Dataset entries:

----

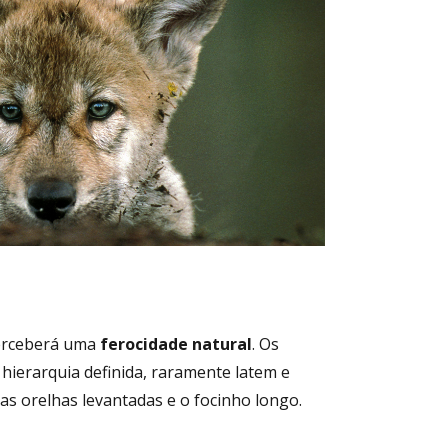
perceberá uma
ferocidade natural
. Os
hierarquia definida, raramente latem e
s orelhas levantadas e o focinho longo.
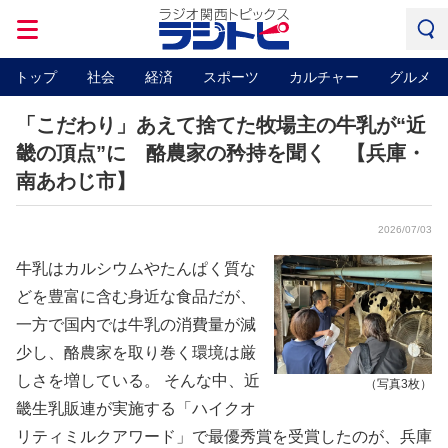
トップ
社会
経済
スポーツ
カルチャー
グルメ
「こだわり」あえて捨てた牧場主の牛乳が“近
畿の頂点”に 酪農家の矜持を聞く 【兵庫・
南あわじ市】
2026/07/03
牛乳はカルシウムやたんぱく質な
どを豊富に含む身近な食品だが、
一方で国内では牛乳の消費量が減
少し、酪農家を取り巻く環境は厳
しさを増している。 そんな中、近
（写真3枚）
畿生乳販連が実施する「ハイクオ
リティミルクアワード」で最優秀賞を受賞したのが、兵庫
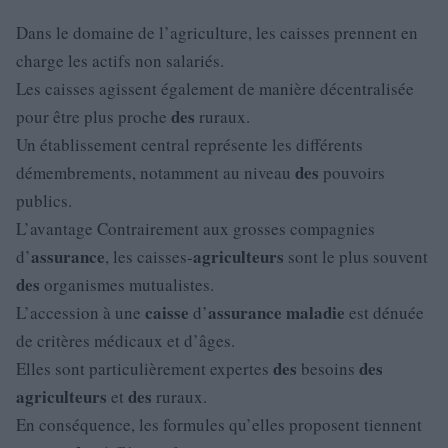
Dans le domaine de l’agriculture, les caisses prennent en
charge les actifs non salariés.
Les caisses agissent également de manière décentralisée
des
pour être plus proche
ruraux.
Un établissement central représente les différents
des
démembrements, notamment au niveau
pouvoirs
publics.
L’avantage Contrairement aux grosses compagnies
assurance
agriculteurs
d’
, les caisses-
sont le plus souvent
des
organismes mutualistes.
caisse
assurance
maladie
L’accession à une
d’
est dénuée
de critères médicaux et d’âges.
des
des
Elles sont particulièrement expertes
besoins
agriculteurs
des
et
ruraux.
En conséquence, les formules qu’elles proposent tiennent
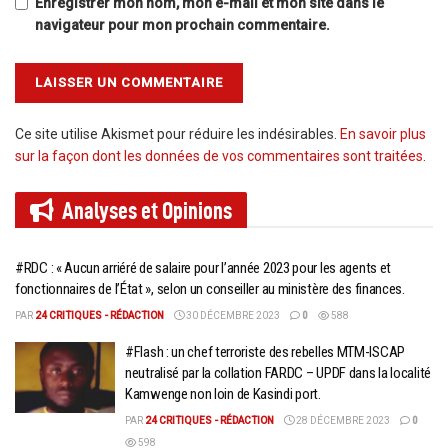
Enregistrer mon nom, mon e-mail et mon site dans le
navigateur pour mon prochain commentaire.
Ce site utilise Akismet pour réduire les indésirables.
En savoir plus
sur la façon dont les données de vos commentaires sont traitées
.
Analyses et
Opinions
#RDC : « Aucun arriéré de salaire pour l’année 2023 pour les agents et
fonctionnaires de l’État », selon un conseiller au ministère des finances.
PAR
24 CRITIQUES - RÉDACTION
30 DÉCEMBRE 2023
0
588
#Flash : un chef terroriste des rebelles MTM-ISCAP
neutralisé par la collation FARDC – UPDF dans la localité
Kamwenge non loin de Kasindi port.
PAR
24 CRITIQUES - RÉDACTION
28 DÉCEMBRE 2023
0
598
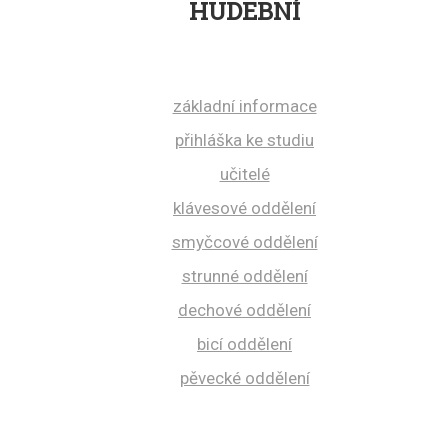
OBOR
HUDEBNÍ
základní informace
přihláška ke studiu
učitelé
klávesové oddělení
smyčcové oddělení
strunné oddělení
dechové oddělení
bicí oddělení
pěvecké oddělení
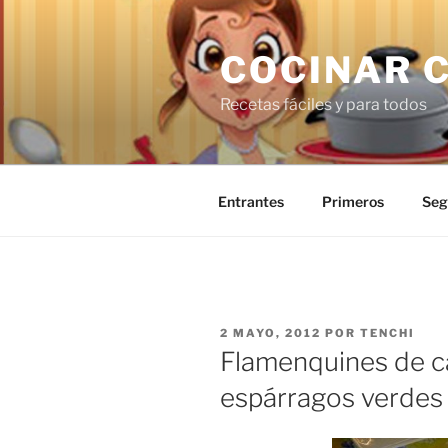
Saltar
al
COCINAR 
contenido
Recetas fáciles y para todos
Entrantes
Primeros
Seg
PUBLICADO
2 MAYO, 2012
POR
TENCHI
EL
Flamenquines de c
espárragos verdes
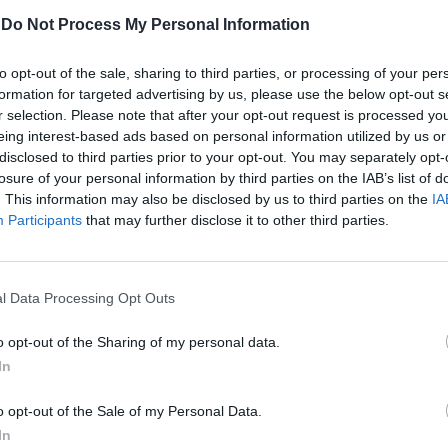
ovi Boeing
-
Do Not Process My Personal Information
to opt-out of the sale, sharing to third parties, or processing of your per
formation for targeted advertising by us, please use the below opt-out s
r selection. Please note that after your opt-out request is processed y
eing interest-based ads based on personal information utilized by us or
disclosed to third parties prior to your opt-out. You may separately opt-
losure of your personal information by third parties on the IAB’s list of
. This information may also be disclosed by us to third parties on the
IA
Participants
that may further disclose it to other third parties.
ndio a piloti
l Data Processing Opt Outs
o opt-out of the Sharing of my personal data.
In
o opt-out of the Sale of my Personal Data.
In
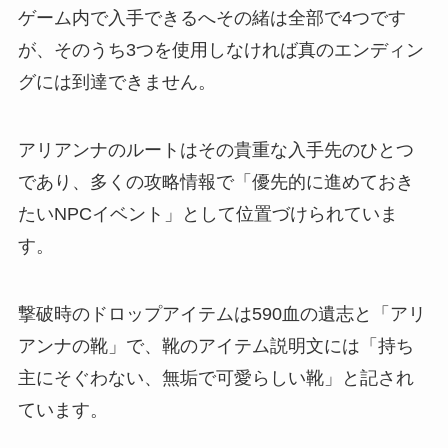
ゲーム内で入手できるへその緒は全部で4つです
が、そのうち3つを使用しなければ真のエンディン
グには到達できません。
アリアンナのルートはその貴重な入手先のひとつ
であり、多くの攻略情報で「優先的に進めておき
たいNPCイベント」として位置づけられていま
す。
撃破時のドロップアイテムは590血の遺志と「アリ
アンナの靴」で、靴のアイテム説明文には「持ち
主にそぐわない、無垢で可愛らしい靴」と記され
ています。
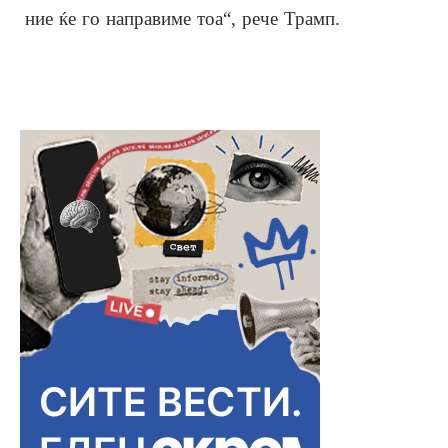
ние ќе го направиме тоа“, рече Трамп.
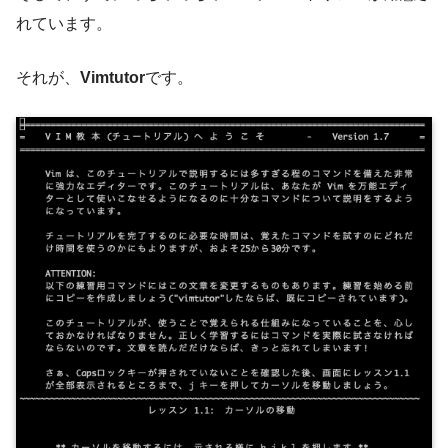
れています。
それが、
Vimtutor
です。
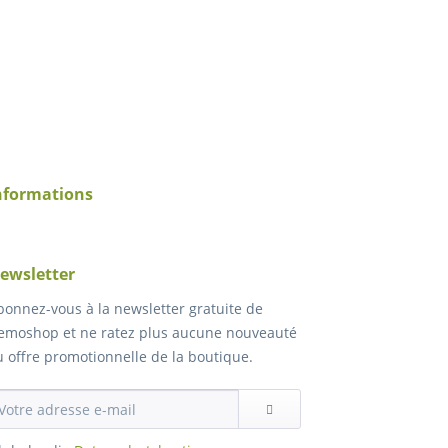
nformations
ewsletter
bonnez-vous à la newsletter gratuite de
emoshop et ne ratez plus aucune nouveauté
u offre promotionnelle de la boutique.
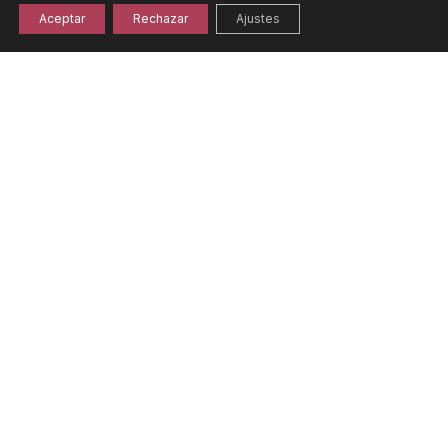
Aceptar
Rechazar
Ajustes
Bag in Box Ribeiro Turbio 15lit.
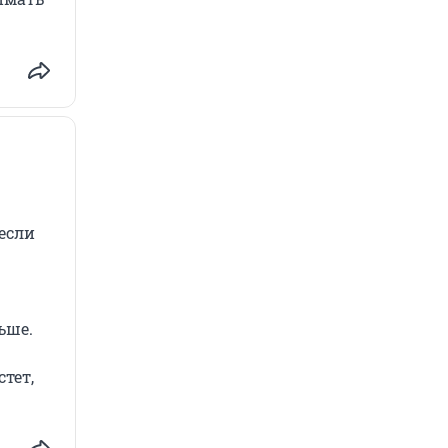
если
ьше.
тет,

----

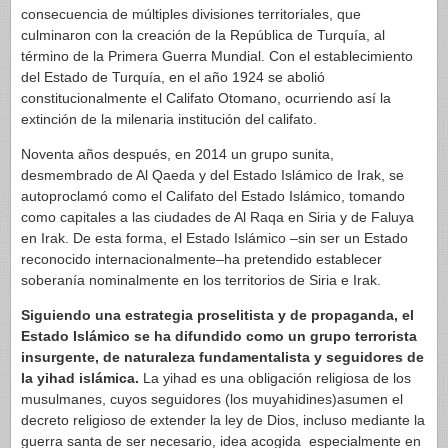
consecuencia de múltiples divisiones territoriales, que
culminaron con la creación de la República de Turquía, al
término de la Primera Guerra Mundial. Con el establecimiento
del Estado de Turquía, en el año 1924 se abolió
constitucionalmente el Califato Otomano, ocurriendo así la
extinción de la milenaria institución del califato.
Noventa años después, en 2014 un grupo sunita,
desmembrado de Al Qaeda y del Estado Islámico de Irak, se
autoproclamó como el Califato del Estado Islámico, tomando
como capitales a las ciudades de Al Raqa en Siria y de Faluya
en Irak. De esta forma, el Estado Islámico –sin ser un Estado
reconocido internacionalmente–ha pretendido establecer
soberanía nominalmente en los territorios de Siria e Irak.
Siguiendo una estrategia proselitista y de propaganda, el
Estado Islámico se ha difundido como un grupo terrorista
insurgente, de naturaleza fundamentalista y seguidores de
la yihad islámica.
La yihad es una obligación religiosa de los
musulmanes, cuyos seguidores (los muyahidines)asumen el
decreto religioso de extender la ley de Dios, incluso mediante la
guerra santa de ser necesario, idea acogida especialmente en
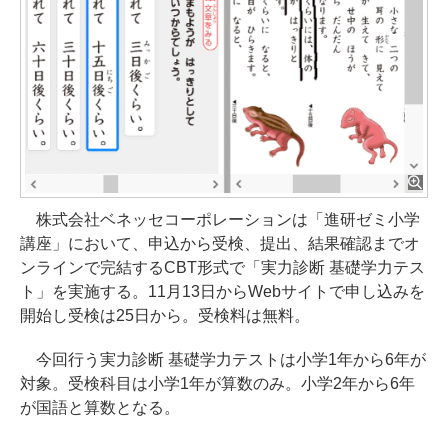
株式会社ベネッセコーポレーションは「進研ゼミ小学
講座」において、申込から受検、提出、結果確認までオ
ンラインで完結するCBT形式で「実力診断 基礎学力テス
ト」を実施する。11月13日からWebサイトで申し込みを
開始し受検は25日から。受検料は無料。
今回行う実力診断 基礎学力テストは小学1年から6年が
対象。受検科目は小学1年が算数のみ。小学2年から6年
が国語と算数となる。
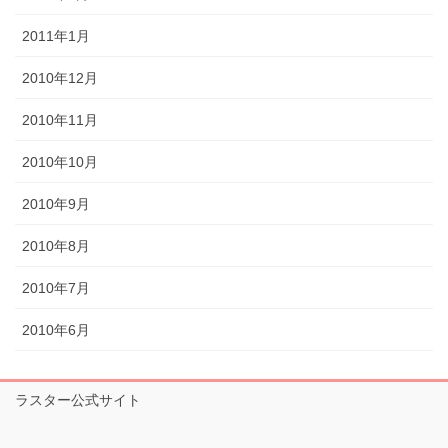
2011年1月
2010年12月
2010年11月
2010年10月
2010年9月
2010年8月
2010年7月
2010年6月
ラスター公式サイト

----

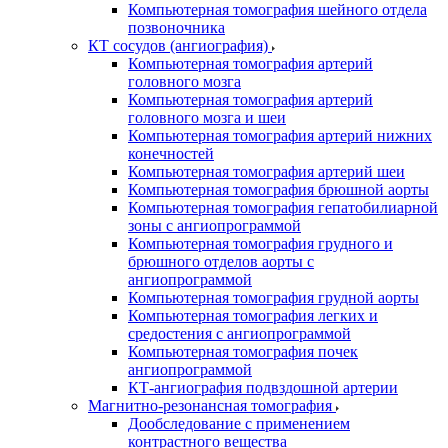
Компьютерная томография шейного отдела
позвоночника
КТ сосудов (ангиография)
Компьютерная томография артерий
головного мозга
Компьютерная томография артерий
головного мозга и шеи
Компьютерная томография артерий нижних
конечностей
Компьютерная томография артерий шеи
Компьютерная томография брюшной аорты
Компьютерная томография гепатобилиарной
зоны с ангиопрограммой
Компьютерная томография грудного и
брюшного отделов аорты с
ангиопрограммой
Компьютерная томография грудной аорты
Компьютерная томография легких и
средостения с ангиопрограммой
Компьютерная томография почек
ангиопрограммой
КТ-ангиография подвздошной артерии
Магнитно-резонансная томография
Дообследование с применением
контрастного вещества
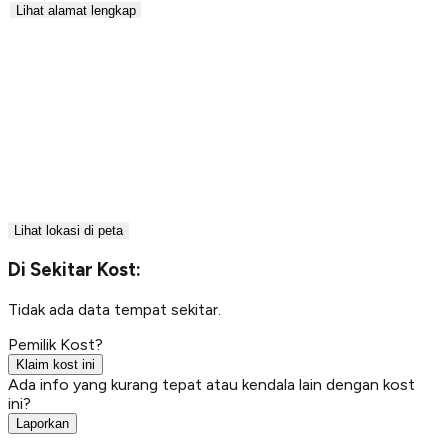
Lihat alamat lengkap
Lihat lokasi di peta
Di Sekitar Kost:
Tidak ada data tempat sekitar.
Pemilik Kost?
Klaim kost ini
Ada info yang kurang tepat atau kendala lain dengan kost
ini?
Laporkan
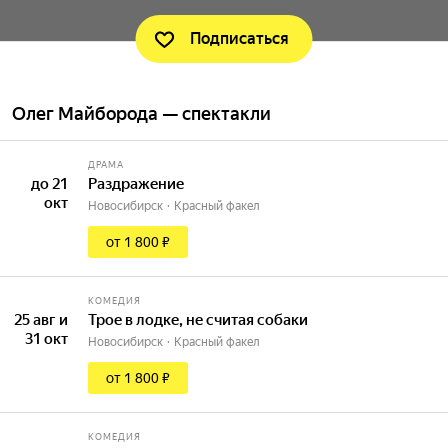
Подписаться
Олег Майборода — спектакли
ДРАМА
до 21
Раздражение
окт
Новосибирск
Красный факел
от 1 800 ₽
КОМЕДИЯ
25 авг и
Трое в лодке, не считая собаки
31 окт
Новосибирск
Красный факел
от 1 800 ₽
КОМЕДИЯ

----

■ What to produce ■
Extract verbatim every line from the one containing "perceberá uma" through the one containing "En conséquence, les", both included. Omit the pictures.

■ Written answer ■
perceberá uma
ferocidade natural
. Os
hierarquia definida, raramente latem e
s orelhas levantadas e o focinho longo.
トップ
社会
経済
スポーツ
カルチャー
グルメ
「こだわり」あえて捨てた牧場主の牛乳が“近
畿の頂点”に 酪農家の矜持を聞く 【兵庫・
南あわじ市】
2026/07/03
牛乳はカルシウムやたんぱく質な
どを豊富に含む身近な食品だが、
一方で国内では牛乳の消費量が減
少し、酪農家を取り巻く環境は厳
しさを増している。 そんな中、近
（写真3枚）
畿生乳販連が実施する「ハイクオ
リティミルクアワード」で最優秀賞を受賞したのが、兵庫
Dans le domaine de l’agriculture, les caisses prennent en
charge les actifs non salariés.
Les caisses agissent également de manière décentralisée
des
pour être plus proche
ruraux.
Un établissement central représente les différents
des
démembrements, notamment au niveau
pouvoirs
publics.
L’avantage Contrairement aux grosses compagnies
assurance
agriculteurs
d’
, les caisses-
sont le plus souvent
des
organismes mutualistes.
caisse
assurance
maladie
L’accession à une
d’
est dénuée
de critères médicaux et d’âges.
des
des
Elles sont particulièrement expertes
besoins
agriculteurs
des
et
ruraux.
En conséquence, les formules qu’elles proposent tiennent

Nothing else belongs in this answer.